Help... Springs next.???


#1

Double Duty/SE30 build.
87 325is has on board now…
Susp - Tokico Red lowering springs & HP blues in rear, OE/Boge in front, IE maxi fixed (-1.25) camber plates.
Mounts - Vorshlag Poly engine & UUC Reds w/enforcers Tranny.
Wheels/Brakes - Basketsweaves w/RA1’s, HT 10’s

Ordering soon/today.
AKG 75D - Diff mt, Subframe, offset front control & Rear Camber/Toe Correction Kit
OE - RTAB’s.

Questions are…

Should I use the OE rubber RTAB’s or urethanes? It appears the OE ones allow better movement for the camber/toe kit.
I can’t swing both the Bilsteins and H&R’s right now. I’m thinking the springs would be nice first to get ride hgt and such so I can get the alignment set. Ok to run the H&R’s with these shocks?

Your thoughts…
Thanks!
Will


#2

I’ve read a number of posts re. the camber/toe kit and I think that there’s a slim majority of folks using the softer OEM rtab bushings with it for their greater compliance. I don’t think there’s really a consensus on the issue. IMO most folks that have done the kit are happy with it. Some had binding problems tho.


#3

Thx Ranger… Think I’ll try the oe ones first.
What are your thoughts on the springs now, bilsteins later???
Will it be an issue… Bottom out on damper tubes? Blow them out as too lowered?
Thanks!


#4

If I couldn’t do springs and shocks at the same time, and if the shock on the car are still good, I’d do the springs first. Understand that th shocks on the car migh be a bit under damped for the race springs and they may not last long.


#5

“Under damper” Not designed for that low, seals will blow?

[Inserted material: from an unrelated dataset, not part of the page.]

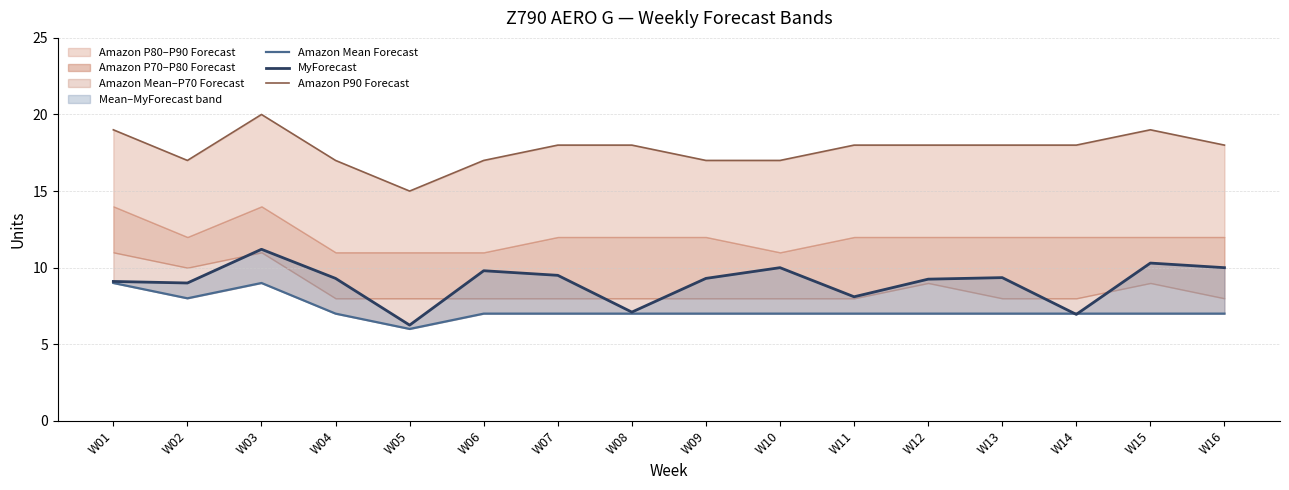

True or false: Amazon P90 Forecast and MyForecast intersect in this chart.

False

Anyone have a used set of spec race springs?


#6

Not to mention that when you install the front springs you are only one step away from swapping out the strut. It makes sense to do them at the same time so you don’t have to pull it all apart twice.


#7

I agree. I wouldn’t do either until you can afford both. It is quite a pain in the ass to change the front struts on these cars since the strut doesn’t come out of the hub like 95% of cars. I looked for used suspension before I bought mine, and I didn’t find any.


#8

Wasn’t to bad when I put my IE maxi fixed camber plates… Of course, on there are tokico lowering springs which helped.
Bushings, brakes, RA-1’s have really put a dent in the garage coffee can :frowning:
Used will do for now…


#9

NASA144 wrote:

It isn’t the height as much as the spring rates. Race springs have a lot higher rate than what you have on the car now. To prevent bouncing of the wheel the shock/strut has to have higher damping.

As an FYI, Tokico springs rates are 165 front and 265 rear. H&R Race springs are 315 front and 570 rear. The race springs rate are twice what you have on the car now and really need shock/struts valved for the higher spring rates.


#10

I agree… bad idea on springs only. Looks like next spring for the H&R/Bilsteins, unless a good set of used ones come up :slight_smile:

thanks guys!


#11

Everything at once is best. If you want to be on the track before you can afford doing the whole car I would do brakes, then suspension, and then wheels and tires.


#12

Well… I’m not looking to race till end of next year (hopfully), but I need a ride for DE4.